EXCERPT TO READ: Begin
Screen shot 2011-05-31 at 1.33.16 AM.png
5 REPLIES 5
Karl Ottenstein
Moderator
You can easily create this roof with the roof tool ..if you do it in the 3D window.

When you create a roof in 3D, you click 3 points to define the plane in which the roof is created - and then create the roof itself. Afterwards, adjust the shape and use the usual ctrl-click to join adjacent roof planes properly.

This process is for the pre-15 roof tool, or the single-plane roof in 15.

Cheers,
Karl
One of the forum moderators
AC 28 USA and earlier   •   macOS Sonoma 14.7.1, MacBook Pro M2 Max 12CPU/30GPU cores, 32GB
Anonymous
Not applicable
i dont understand what you mean. when i go into 3-d window to move and shape the roof plane, i am only able to move the whole roof up or down or change the angle along the pivot line. what i want to do is manipulate the two nodes along the pivot line so that the roof is slanted and at an angle.
Anonymous
Not applicable
Karl is talking about creating a new roof. To manipulate an existing roof plane you need to change the orientation of the pivot line, which might be very difficult to calculate, so you are better off starting with a new roof plane in the 3D window.

Its a good idea to add your AC version and whether you are Mac or PC in a signature line (in Profile, link above) as answers may vary in different versions.
Anonymous
Not applicable
I'm not quite sure what the problem is. It does appear that what you want is relatively easy with the roof tool, but if the mesh tool is better for your purpose there are (at least) two options:

1. Make the mesh. Make a copy and lower it by the thickness of the roof. Use SEO to subtract the lower mesh from the upper one. (...and of course put the operator on a hidden layer)

2. Make the mesh. Use the "Mesh to Roof" add-on (available under Help > ArchiCAD ## Downloads) to convert to roof elements.
Anonymous
Not applicable
Kyle -
You have two roofs already, right? If you didn't have this figured out already, to add the third one:
- option-click one of the existing roofs, and open the roof tool settings.
- reset the height (of the pivot line) at same height as the ridge where you want all three planes to meet. This should be precise. I would leave the roof pitch alone for now, but you can calculate what it should be, or guess and reset that too. You can tinker with the pitch later, if need be.
- select the polygon construction geometry. This is not critical; you can use the rectangle CG method and drag the corners to where you want them later.
- draw the pivot line from that common intersection point perpendicular to the direction you want the new roof to slope. It looks like this might be parallel to one of the diagonals across the walls below. Maybe you have a particular slope direction in mind. Hard to tell from here. This can be adjusted later, but it will affect how everything else
- click on the high side of the pivot line so that the roof shape you draw will slope down from the pivot line.
EXCERPT TO READ: End
PROVIDED MATERIAL: Begin
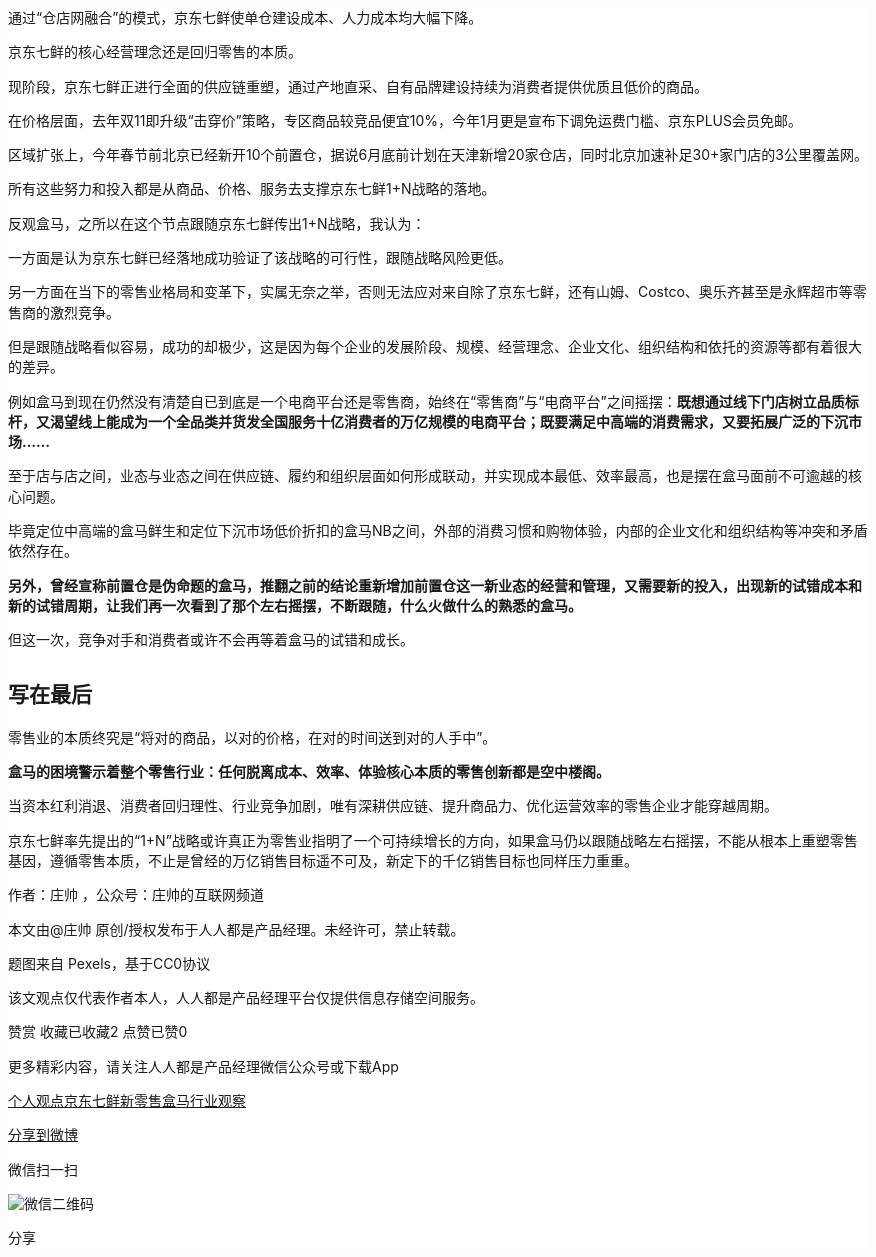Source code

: 通过“仓店网融合”的模式，京东七鲜使单仓建设成本、人力成本均大幅下降。

京东七鲜的核心经营理念还是回归零售的本质。

现阶段，京东七鲜正进行全面的供应链重塑，通过产地直采、自有品牌建设持续为消费者提供优质且低价的商品。

在价格层面，去年双11即升级“击穿价”策略，专区商品较竞品便宜10%，今年1月更是宣布下调免运费门槛、京东PLUS会员免邮。

区域扩张上，今年春节前北京已经新开10个前置仓，据说6月底前计划在天津新增20家仓店，同时北京加速补足30+家门店的3公里覆盖网。

所有这些努力和投入都是从商品、价格、服务去支撑京东七鲜1+N战略的落地。

反观盒马，之所以在这个节点跟随京东七鲜传出1+N战略，我认为：

一方面是认为京东七鲜已经落地成功验证了该战略的可行性，跟随战略风险更低。

另一方面在当下的零售业格局和变革下，实属无奈之举，否则无法应对来自除了京东七鲜，还有山姆、Costco、奥乐齐甚至是永辉超市等零售商的激烈竞争。

但是跟随战略看似容易，成功的却极少，这是因为每个企业的发展阶段、规模、经营理念、企业文化、组织结构和依托的资源等都有着很大的差异。

例如盒马到现在仍然没有清楚自已到底是一个电商平台还是零售商，始终在“零售商”与“电商平台”之间摇摆：**既想通过线下门店树立品质标杆，又渴望线上能成为一个全品类并货发全国服务十亿消费者的万亿规模的电商平台；既要满足中高端的消费需求，又要拓展广泛的下沉市场……**

至于店与店之间，业态与业态之间在供应链、履约和组织层面如何形成联动，并实现成本最低、效率最高，也是摆在盒马面前不可逾越的核心问题。

毕竟定位中高端的盒马鲜生和定位下沉市场低价折扣的盒马NB之间，外部的消费习惯和购物体验，内部的企业文化和组织结构等冲突和矛盾依然存在。

**另外，曾经宣称前置仓是伪命题的盒马，推翻之前的结论重新增加前置仓这一新业态的经营和管理，又需要新的投入，出现新的试错成本和新的试错周期，让我们再一次看到了那个左右摇摆，不断跟随，什么火做什么的熟悉的盒马。**

但这一次，竞争对手和消费者或许不会再等着盒马的试错和成长。

## 写在最后

零售业的本质终究是“将对的商品，以对的价格，在对的时间送到对的人手中”。

**盒马的困境警示着整个零售行业：任何脱离成本、效率、体验核心本质的零售创新都是空中楼阁。**

当资本红利消退、消费者回归理性、行业竞争加剧，唯有深耕供应链、提升商品力、优化运营效率的零售企业才能穿越周期。

京东七鲜率先提出的“1+N”战略或许真正为零售业指明了一个可持续增长的方向，如果盒马仍以跟随战略左右摇摆，不能从根本上重塑零售基因，遵循零售本质，不止是曾经的万亿销售目标遥不可及，新定下的千亿销售目标也同样压力重重。

作者：庄帅 ，公众号：庄帅的互联网频道

本文由@庄帅 原创/授权发布于人人都是产品经理。未经许可，禁止转载。

题图来自 Pexels，基于CC0协议

该文观点仅代表作者本人，人人都是产品经理平台仅提供信息存储空间服务。

赞赏 收藏已收藏2 点赞已赞0

更多精彩内容，请关注人人都是产品经理微信公众号或下载App

[个人观点](https://www.woshipm.com/tag/%e4%b8%aa%e4%ba%ba%e8%a7%82%e7%82%b9)[京东七鲜](https://www.woshipm.com/tag/%e4%ba%ac%e4%b8%9c%e4%b8%83%e9%b2%9c)[新零售](https://www.woshipm.com/tag/%e6%96%b0%e9%9b%b6%e5%94%ae)[盒马](https://www.woshipm.com/tag/%e7%9b%92%e9%a9%ac)[行业观察](https://www.woshipm.com/tag/%e8%a1%8c%e4%b8%9a%e8%a7%82%e5%af%9f)

[分享到微博](https://service.weibo.com/share/share.php?appkey=2775287854&title=盒马放弃原有战略，开始跟随1+N&url=https://www.woshipm.com/it/6195074.html&pic=https://image.woshipm.com/2024/07/24/41acd216-499e-11ef-a43d-00163e142b65.png)

微信扫一扫

![微信二维码](https://api.pwmqr.com/qrcode/create/?url=https://www.woshipm.com/it/6195074.html)

分享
PROVIDED MATERIAL: End
ACTIVITIES –
1. How many points does the forum thread say you click in the 3D window to define the plane for a new roof?
2. Retype the passage from the forum thread starting with "Its a good idea" and going on through "a hidden layer)".

RESPONSES FOR EACH TASK –
1. Three points.

2.
Its a good idea to add your AC version and whether you are Mac or PC in a signature line (in Profile, link above) as answers may vary in different versions.
Anonymous
Not applicable
I'm not quite sure what the problem is. It does appear that what you want is relatively easy with the roof tool, but if the mesh tool is better for your purpose there are (at least) two options:

1. Make the mesh. Make a copy and lower it by the thickness of the roof. Use SEO to subtract the lower mesh from the upper one. (...and of course put the operator on a hidden layer)